• EXERCISE DETAILS: Filter the records down to the lines that hold the word "Sylvania", and copy each of those lines.
==== RECORD EXCERPTS
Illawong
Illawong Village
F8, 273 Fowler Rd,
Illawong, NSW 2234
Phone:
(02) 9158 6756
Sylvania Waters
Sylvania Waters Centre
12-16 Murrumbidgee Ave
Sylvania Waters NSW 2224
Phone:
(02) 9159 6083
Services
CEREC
========
• ANSWER SECTION:
Sylvania Waters
Sylvania Waters Centre
Sylvania Waters NSW 2224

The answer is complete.